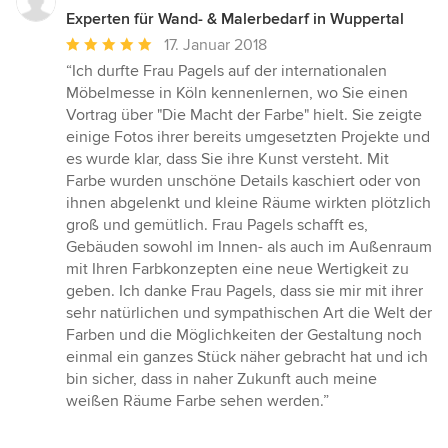
Experten für Wand- & Malerbedarf in Wuppertal
Durchschnittliche
17. Januar 2018
Bewertung:
“Ich durfte Frau Pagels auf der internationalen
5
Möbelmesse in Köln kennenlernen, wo Sie einen
von
Vortrag über "Die Macht der Farbe" hielt. Sie zeigte
5
einige Fotos ihrer bereits umgesetzten Projekte und
Sternen
es wurde klar, dass Sie ihre Kunst versteht. Mit
Farbe wurden unschöne Details kaschiert oder von
ihnen abgelenkt und kleine Räume wirkten plötzlich
groß und gemütlich. Frau Pagels schafft es,
Gebäuden sowohl im Innen- als auch im Außenraum
mit Ihren Farbkonzepten eine neue Wertigkeit zu
geben. Ich danke Frau Pagels, dass sie mir mit ihrer
sehr natürlichen und sympathischen Art die Welt der
Farben und die Möglichkeiten der Gestaltung noch
einmal ein ganzes Stück näher gebracht hat und ich
bin sicher, dass in naher Zukunft auch meine
weißen Räume Farbe sehen werden.”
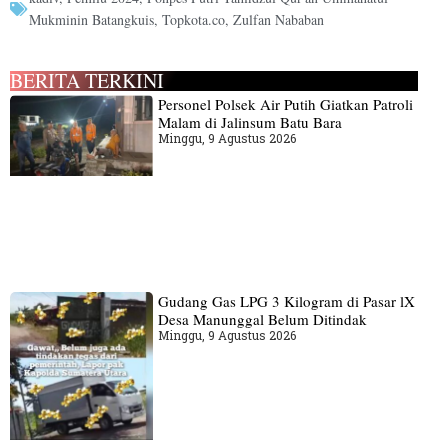
Mukminin Batangkuis
,
Topkota.co
,
Zulfan Nababan
BERITA TERKINI
Personel Polsek Air Putih Giatkan Patroli
Malam di Jalinsum Batu Bara
Minggu, 9 Agustus 2026
Gudang‎ Gas LPG 3 Kilogram di Pasar lX
Desa Manunggal Belum Ditindak
Minggu, 9 Agustus 2026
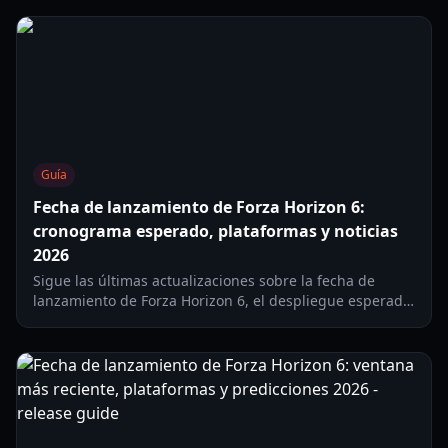
decisiones inteligentes de progresión.
Guía
Fecha de lanzamiento de Forza Horizon 6:
cronograma esperado, plataformas y noticias
2026
Sigue las últimas actualizaciones sobre la fecha de
lanzamiento de Forza Horizon 6, el despliegue esperado
por plataformas, el análisis de la ventana de
lanzamiento y lo que los fans deberían vigilar en 2026.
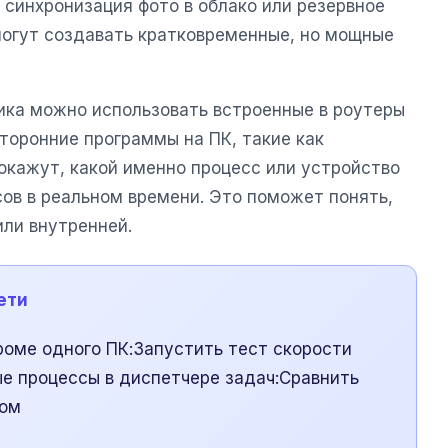
синхронизация фото в облако или резервное
огут создавать кратковременные, но мощные
ика можно использовать встроенные в роутеры
торонние программы на ПК, такие как
покажут, какой именно процесс или устройство
ов в реальном времени. Это поможет понять,
или внутренней.
ети
роме одного ПК:Запустить тест скорости
ые процессы в диспетчере задач:Сравнить
ном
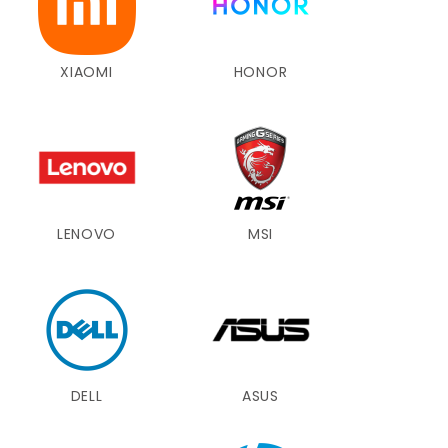
XIAOMI
HONOR
LENOVO
MSI
DELL
ASUS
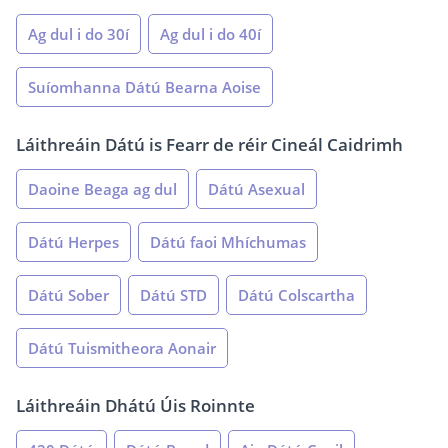
Ag dul i do 30í
Ag dul i do 40í
Suíomhanna Dátú Bearna Aoise
Láithreáin Dátú is Fearr de réir Cineál Caidrimh
Daoine Beaga ag dul
Dátú Asexual
Dátú Herpes
Dátú faoi Mhíchumas
Dátú Sober
Dátú STD
Dátú Colscartha
Dátú Tuismitheora Aonair
Láithreáin Dhátú Úis Roinnte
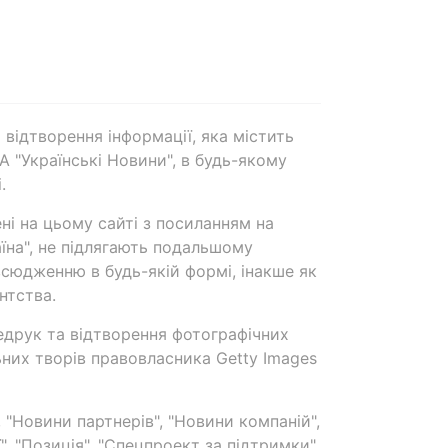
 відтворення інформації, яка містить
А "Українські Новини", в будь-якому
.
ені на цьому сайті з посиланням на
аїна", не підлягають подальшому
сюдженню в будь-якій формі, інакше як
нтства.
едрук та відтворення фотографічних
ьних творів правовласника Getty Images
 "Новини партнерів", "Новини компаній",
ї", "Позиція", "Спецпроект за підтримки"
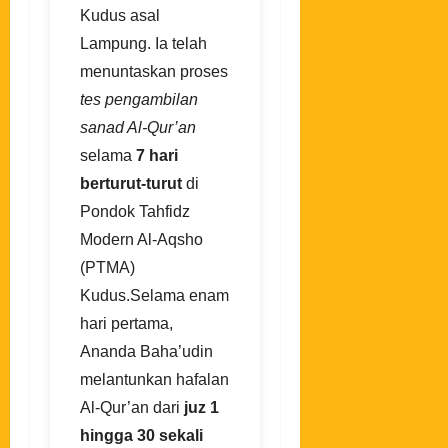
Kudus asal
Lampung. Ia telah
menuntaskan proses
tes pengambilan
sanad Al-Qur’an
selama
7 hari
berturut-turut
di
Pondok Tahfidz
Modern Al-Aqsho
(PTMA)
Kudus.Selama enam
hari pertama,
Ananda Baha’udin
melantunkan hafalan
Al-Qur’an dari
juz 1
hingga 30 sekali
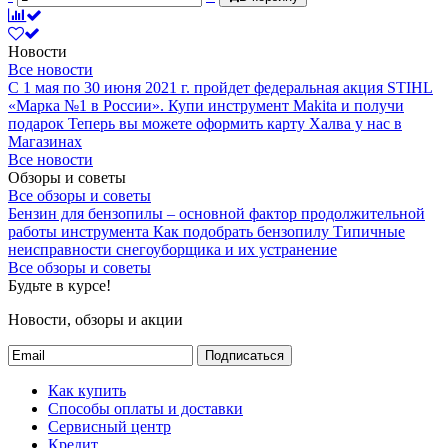
Новости
Все новости
С 1 мая по 30 июня 2021 г. пройдет федеральная акция STIHL
«Марка №1 в России».
Купи инструмент Makita и получи
подарок
Теперь вы можете оформить карту Халва у нас в
Магазинах
Все новости
Обзоры и советы
Все обзоры и советы
Бензин для бензопилы – основной фактор продолжительной
работы инструмента
Как подобрать бензопилу
Типичные
неисправности снегоуборщика и их устранение
Все обзоры и советы
Будьте в курсе!
Новости, обзоры и акции
Подписаться
Как купить
Способы оплаты и доставки
Сервисный центр
Кредит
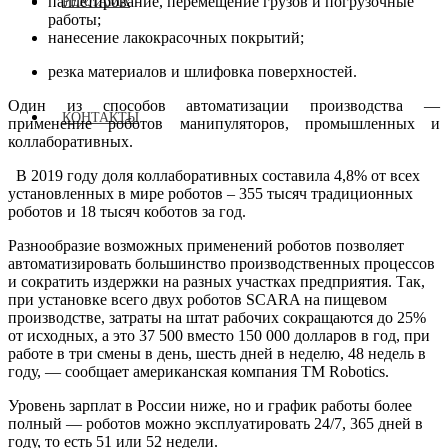
паллетирование, перемещение грузов и погрузочные
РЕКЛАМА
работы;
нанесение лакокрасочных покрытий;
резка материалов и шлифовка поверхностей.
Один из способов автоматизации производства —
КОНТАКТЫ
применение роботов манипуляторов, промышленных и
коллаборативных.
В 2019 году доля коллаборативных составила 4,8% от всех
установленных в мире роботов – 355 тысяч традиционных
роботов и 18 тысяч коботов за год.
Разнообразие возможных применений роботов позволяет
автоматизировать большинство производственных процессов
и сократить издержки на разных участках предприятия. Так,
при установке всего двух роботов SCARA на пищевом
производстве, затраты на штат рабочих сокращаются до 25%
от исходных, а это 37 500 вместо 150 000 долларов в год, при
работе в три смены в день, шесть дней в неделю, 48 недель в
году, — сообщает американская компания TM Robotics.
Уровень зарплат в России ниже, но и график работы более
полный — роботов можно эксплуатировать 24/7, 365 дней в
году, то есть 51 или 52 недели.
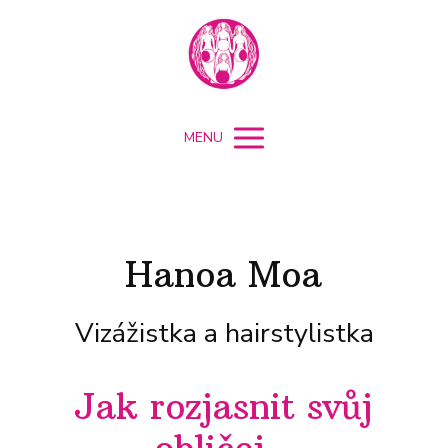
MENU
Hanoa Moa
Vizážistka a hairstylistka
Jak rozjasnit svůj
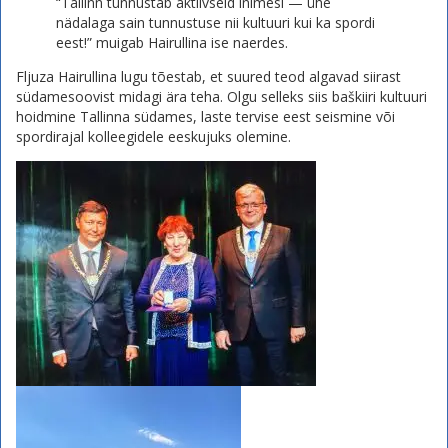
“Tallinn tunnustab aktiivseid inimesi — ühe
nädalaga sain tunnustuse nii kultuuri kui ka spordi
eest!” muigab Hairullina ise naerdes.
Fljuza Hairullina lugu tõestab, et suured teod algavad siirast
südamesoovist midagi ära teha. Olgu selleks siis baškiiri kultuuri
hoidmine Tallinna südames, laste tervise eest seismine või
spordirajal kolleegidele eeskujuks olemine.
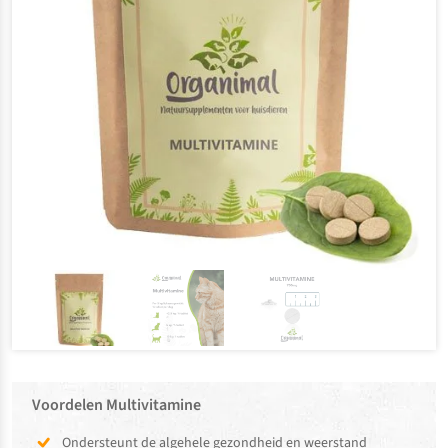
Voordelen Multivitamine
Ondersteunt de algehele gezondheid en weerstand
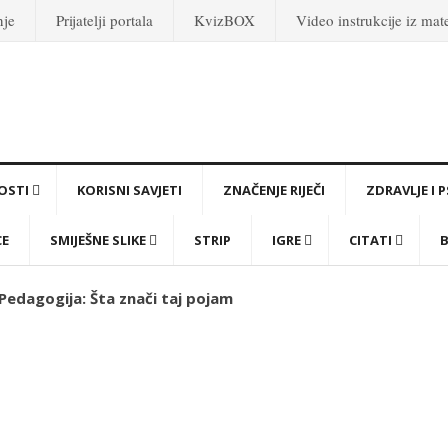
nje
Prijatelji portala
KvizBOX
Video instrukcije iz ma
OSTI
KORISNI SAVJETI
ZNAČENJE RIJEČI
ZDRAVLJE I 
CE
SMIJEŠNE SLIKE
STRIP
IGRE
CITATI
B
 Pedagogija: Šta znači taj pojam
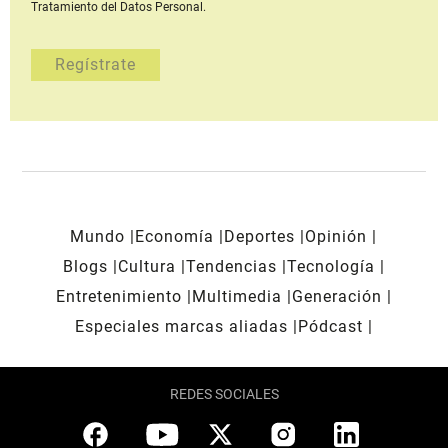
Tratamiento del Datos Personal.
Mundo
Economía
Deportes
Opinión
Blogs
Cultura
Tendencias
Tecnología
Entretenimiento
Multimedia
Generación
Especiales marcas aliadas
Pódcast
REDES SOCIALES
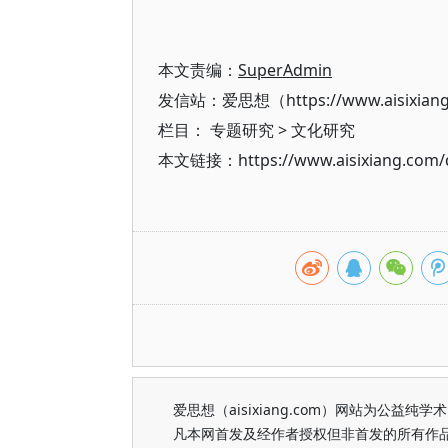
本文责编：
SuperAdmin
发信站：爱思想（https://www.aisixian
栏目：
专题研究
>
文化研究
本文链接：https://www.aisixiang.com/d
爱思想（aisixiang.com）网站为公
凡本网首发及经作者授权但非首发的所有作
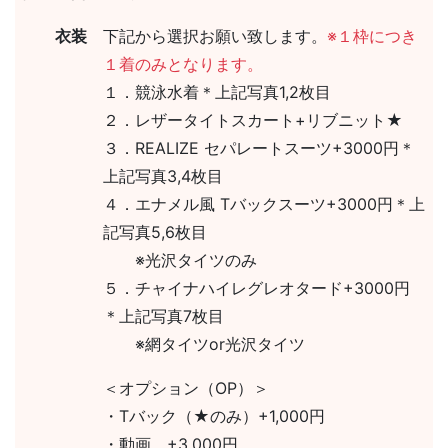
衣装
下記から選択お願い致します。
※１枠につき
１着のみとなります。
１．競泳水着＊上記写真1,2枚目
２．レザータイトスカート+リブニット★
３．REALIZE セパレートスーツ+3000円＊
上記写真3,4枚目
４．エナメル風 Tバックスーツ+3000円＊上
記写真5,6枚目
※光沢タイツのみ
５．チャイナハイレグレオタード+3000円
＊上記写真7枚目
※網タイツor光沢タイツ
＜オプション（OP）＞
・Tバック（★のみ）+1,000円
・動画 +3,000円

################

§ WHAT IS NEEDED
Pictures are to be left out while the lines from the beginning of the records through the line with "lanzamiento y lo" are copied word for word.

§ RESPONSE
Experten für Wand- & Malerbedarf in Wuppertal
Durchschnittliche
17. Januar 2018
Bewertung:
“Ich durfte Frau Pagels auf der internationalen
5
Möbelmesse in Köln kennenlernen, wo Sie einen
von
Vortrag über "Die Macht der Farbe" hielt. Sie zeigte
5
einige Fotos ihrer bereits umgesetzten Projekte und
Sternen
es wurde klar, dass Sie ihre Kunst versteht. Mit
Farbe wurden unschöne Details kaschiert oder von
ihnen abgelenkt und kleine Räume wirkten plötzlich
groß und gemütlich. Frau Pagels schafft es,
Gebäuden sowohl im Innen- als auch im Außenraum
mit Ihren Farbkonzepten eine neue Wertigkeit zu
geben. Ich danke Frau Pagels, dass sie mir mit ihrer
sehr natürlichen und sympathischen Art die Welt der
Farben und die Möglichkeiten der Gestaltung noch
einmal ein ganzes Stück näher gebracht hat und ich
bin sicher, dass in naher Zukunft auch meine
weißen Räume Farbe sehen werden.”
Mukminin Batangkuis
,
Topkota.co
,
Zulfan Nababan
BERITA TERKINI
Personel Polsek Air Putih Giatkan Patroli
Malam di Jalinsum Batu Bara
Minggu, 9 Agustus 2026
Gudang‎ Gas LPG 3 Kilogram di Pasar lX
Desa Manunggal Belum Ditindak
Minggu, 9 Agustus 2026
decisiones inteligentes de progresión.
Guía
Fecha de lanzamiento de Forza Horizon 6:
cronograma esperado, plataformas y noticias
2026
Sigue las últimas actualizaciones sobre la fecha de
lanzamiento de Forza Horizon 6, el despliegue esperado
por plataformas, el análisis de la ventana de
lanzamiento y lo que los fans deberían vigilar en 2026.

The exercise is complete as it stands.